Consider the hardships that Paul endured in spreading the good news that Jesus of Nazareth was the Messiah of God’s final and eternal restoration of the universe: ‘Five times I received from the Jews the forty lashes minus one. Three times I was beaten with rods, once I was stoned, three times I was shipwrecked, I spent a night and a day in the open sea,…’ (2 Cor. 11:25). Yet, for all this, he also explains, ‘For our light and momentary troubles are achieving for us an eternal glory that far outweighs them all.’ (2 Cor. 4:17). He reminds the Corinthians of Isaiah’s prophecy, ‘However, as it is written: "No eye has seen, no ear has heard, no mind has conceived what God has prepared for those who love him"-- but God has revealed it to us by his Spirit. The Spirit searches all things, even the deep things of God.’ (1 Cor. 2:9,10)

What Paul saw in his visions of the omnipotent God united with humanity in the ascended Messiah and in the final victory of His people was so astounding that he needed a counterbalancing affliction to keep his pride in check. (2 Cor. 12:7) If you spend a few nights reading the book of Revelations, you’ll get some idea of what the apostles saw in the Spirit. It gave them a different perspective on their troubles. It gave them insight. Indeed, we are guaranteed this same level of insight in our single-minded pursuit of the kingdom of God: ‘If any of you lacks wisdom, he should ask God, who gives generously to all without finding fault, and it will be given to him.’ (James 1:5)

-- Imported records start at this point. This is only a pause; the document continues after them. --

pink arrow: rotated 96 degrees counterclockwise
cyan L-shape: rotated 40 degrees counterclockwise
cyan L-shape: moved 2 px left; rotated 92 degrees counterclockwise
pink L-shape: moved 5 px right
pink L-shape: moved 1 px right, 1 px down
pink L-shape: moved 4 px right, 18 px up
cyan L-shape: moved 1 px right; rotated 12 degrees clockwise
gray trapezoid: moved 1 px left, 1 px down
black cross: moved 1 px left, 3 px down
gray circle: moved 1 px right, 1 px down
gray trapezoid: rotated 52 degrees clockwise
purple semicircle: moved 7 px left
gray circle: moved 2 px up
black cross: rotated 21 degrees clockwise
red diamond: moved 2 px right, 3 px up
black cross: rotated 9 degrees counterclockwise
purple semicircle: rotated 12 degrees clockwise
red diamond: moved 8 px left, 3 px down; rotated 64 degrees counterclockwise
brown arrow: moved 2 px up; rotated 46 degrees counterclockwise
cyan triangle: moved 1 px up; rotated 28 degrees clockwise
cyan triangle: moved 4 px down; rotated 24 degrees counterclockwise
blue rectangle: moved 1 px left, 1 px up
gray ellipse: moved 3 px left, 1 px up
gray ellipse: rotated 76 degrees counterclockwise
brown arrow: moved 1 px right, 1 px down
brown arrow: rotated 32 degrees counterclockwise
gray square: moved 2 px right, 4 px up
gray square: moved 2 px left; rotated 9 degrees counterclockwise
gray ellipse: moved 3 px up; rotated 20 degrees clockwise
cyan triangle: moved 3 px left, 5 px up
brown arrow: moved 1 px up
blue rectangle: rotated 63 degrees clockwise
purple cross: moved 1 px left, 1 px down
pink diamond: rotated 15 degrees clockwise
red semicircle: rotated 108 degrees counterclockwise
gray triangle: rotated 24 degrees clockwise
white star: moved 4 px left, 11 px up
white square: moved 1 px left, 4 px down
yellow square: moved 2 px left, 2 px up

This unseen future for which we labour on earth, our Promised Land, is our steadfast hope when all earthly hopes are removed. Without it, for all of the comforts of our daily lives, we are reminded that ‘if we have hope in this life alone, we are of all men most miserable.’ (1 Cor. 15:19).

‘For here we do not have an enduring city, but we are looking for the city that is to come’ (Heb. 13:14), ‘…a city with foundations, whose architect and builder is God.’ (Heb. 11:10).

Instead of a worldly empire of social equality, this city, the New Jerusalem is surely the eternal rest for which we toil in this world.